ЗАДАНИЕ
Представьте в виде таблицы Markdown строки позиций, начиная со строки, содержащей «county / district: Del Norte», и заканчивая последней строкой позиций. В столбце «Номер» укажите порядковый номер строки, а в столбце «Содержание» — саму строку; пустые строки пропустите.

[Позиции из источника данных]
────

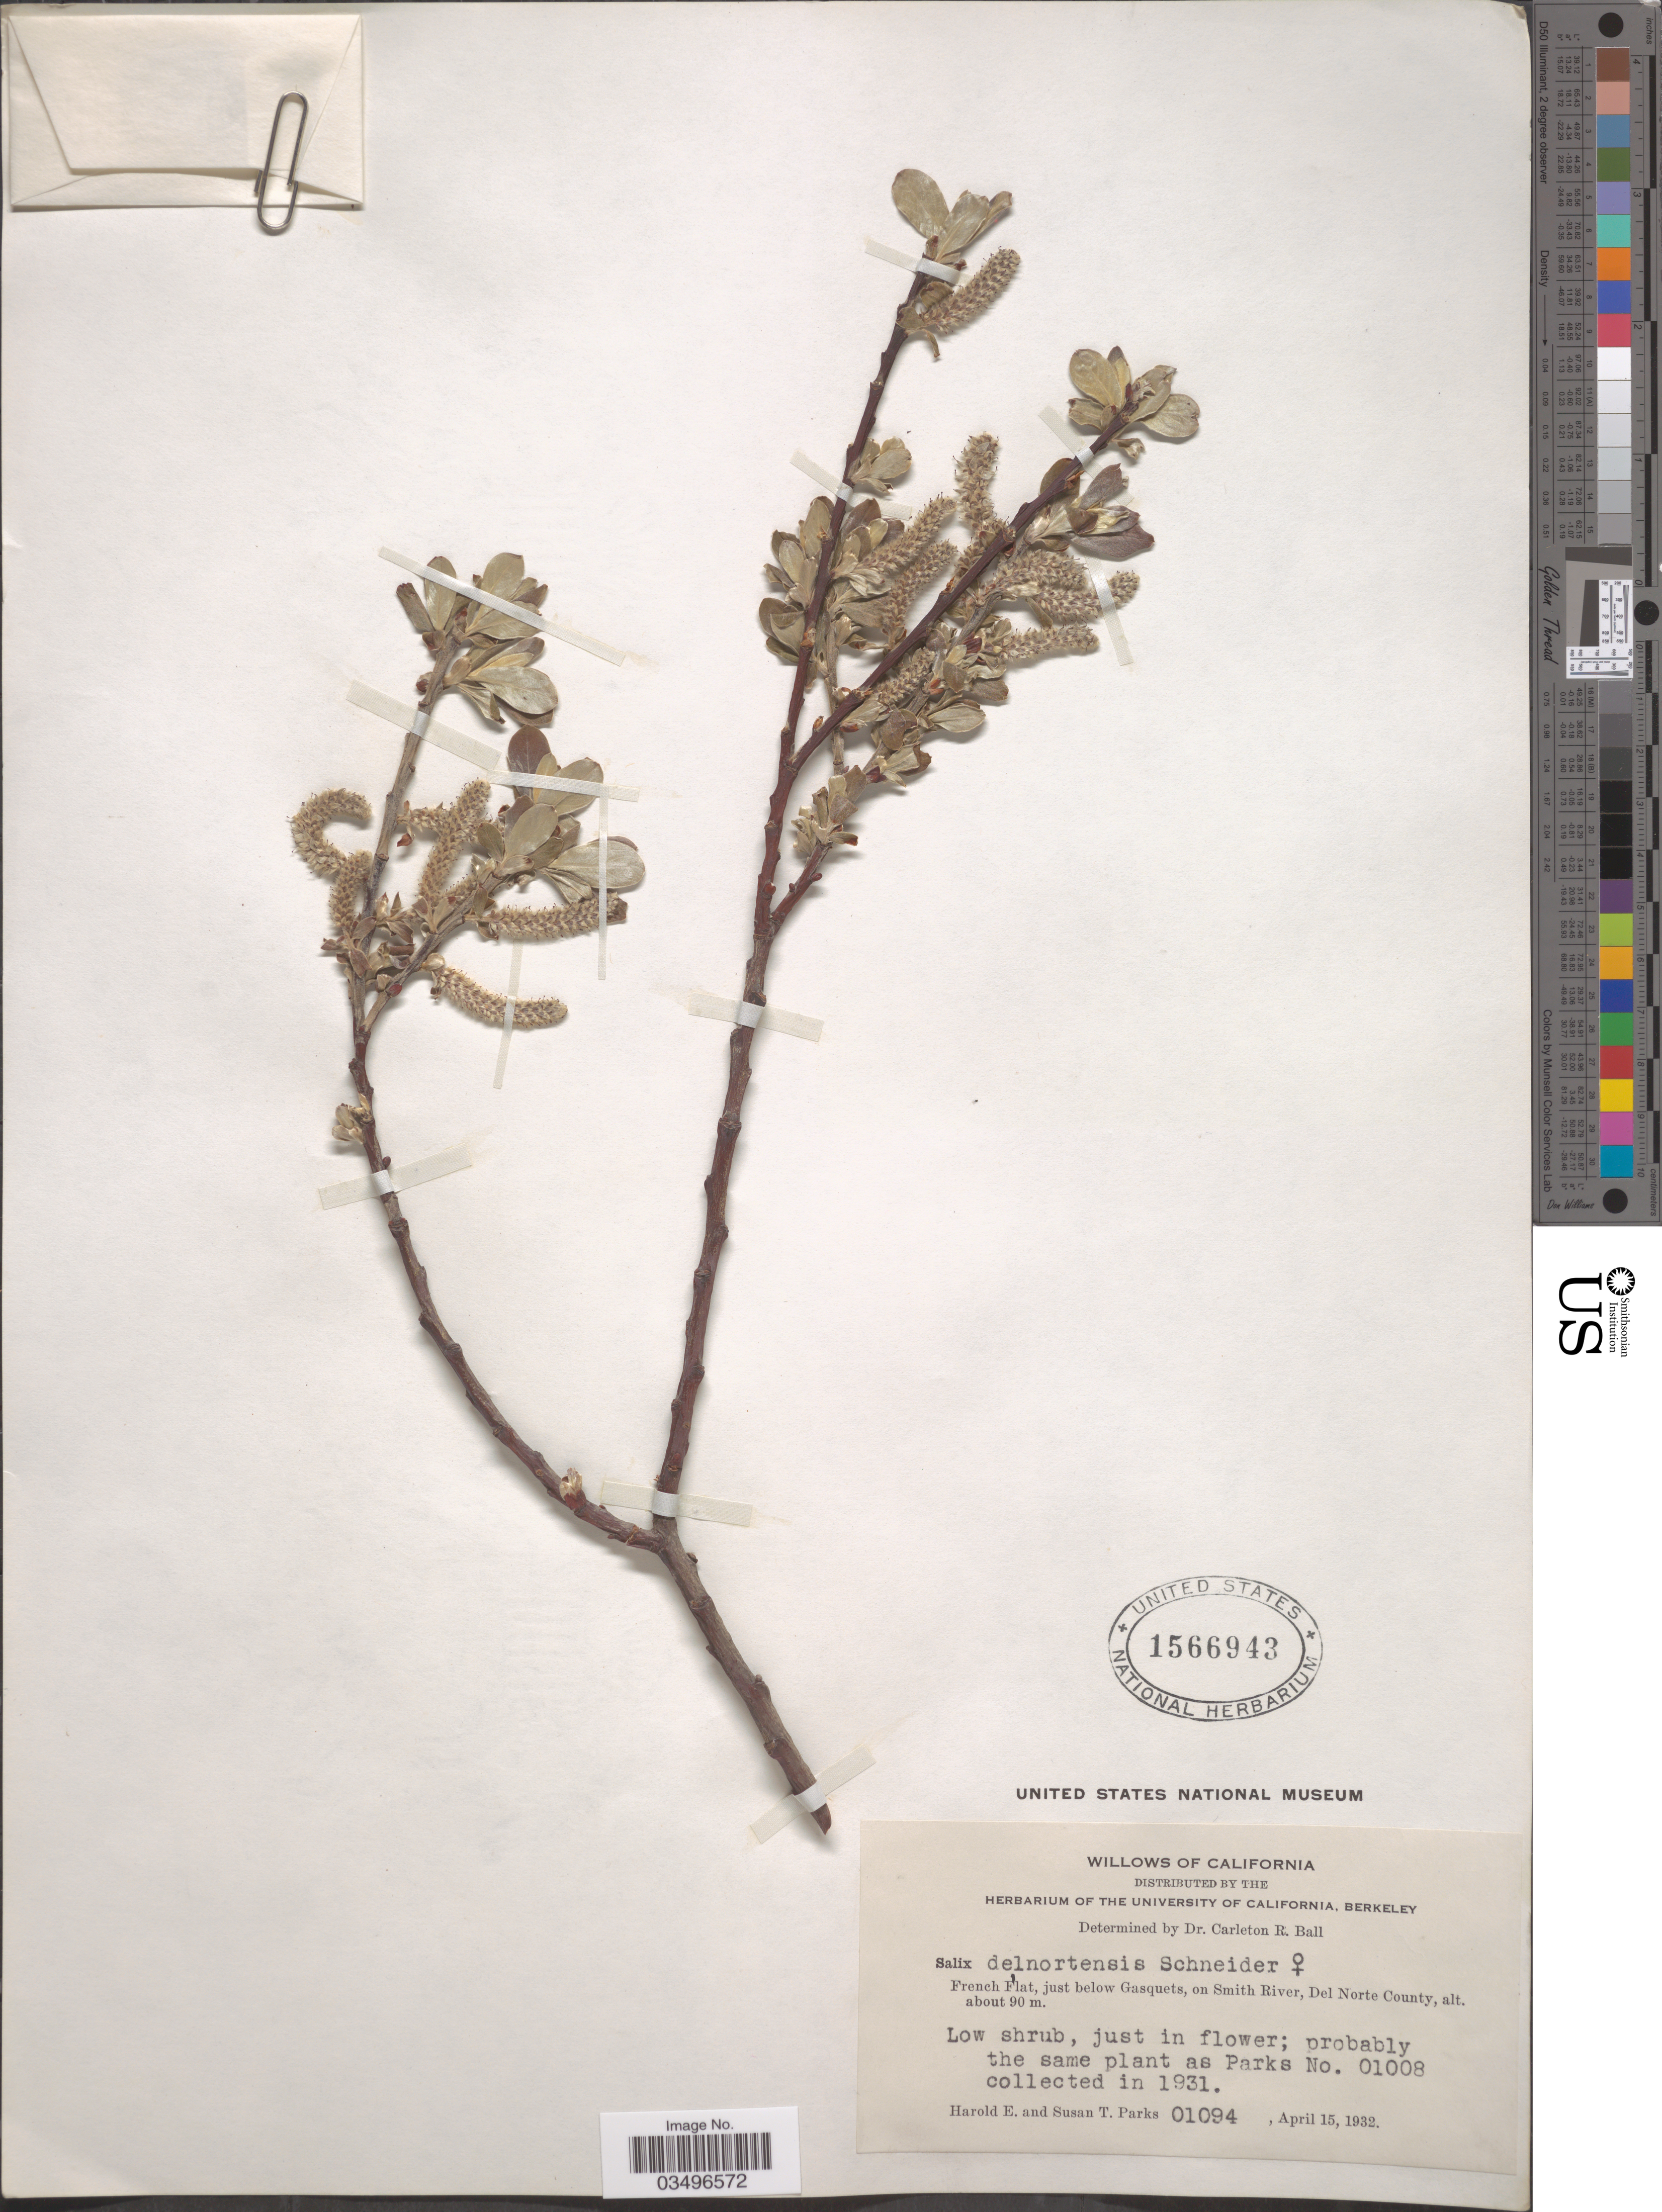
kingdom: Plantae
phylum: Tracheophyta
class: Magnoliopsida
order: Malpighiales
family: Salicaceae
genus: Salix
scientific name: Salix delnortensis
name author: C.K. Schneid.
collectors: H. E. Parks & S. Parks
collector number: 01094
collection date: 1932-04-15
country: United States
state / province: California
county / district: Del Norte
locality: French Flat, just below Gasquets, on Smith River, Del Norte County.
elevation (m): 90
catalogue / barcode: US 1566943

────

РЕЗУЛЬТАТ ВЫПОЛНЕНИЯ
| Номер | Содержание |
|---|---|
| 1 | county / district: Del Norte |
| 2 | locality: French Flat, just below Gasquets, on Smith River, Del Norte County. |
| 3 | elevation (m): 90 |
| 4 | catalogue / barcode: US 1566943 |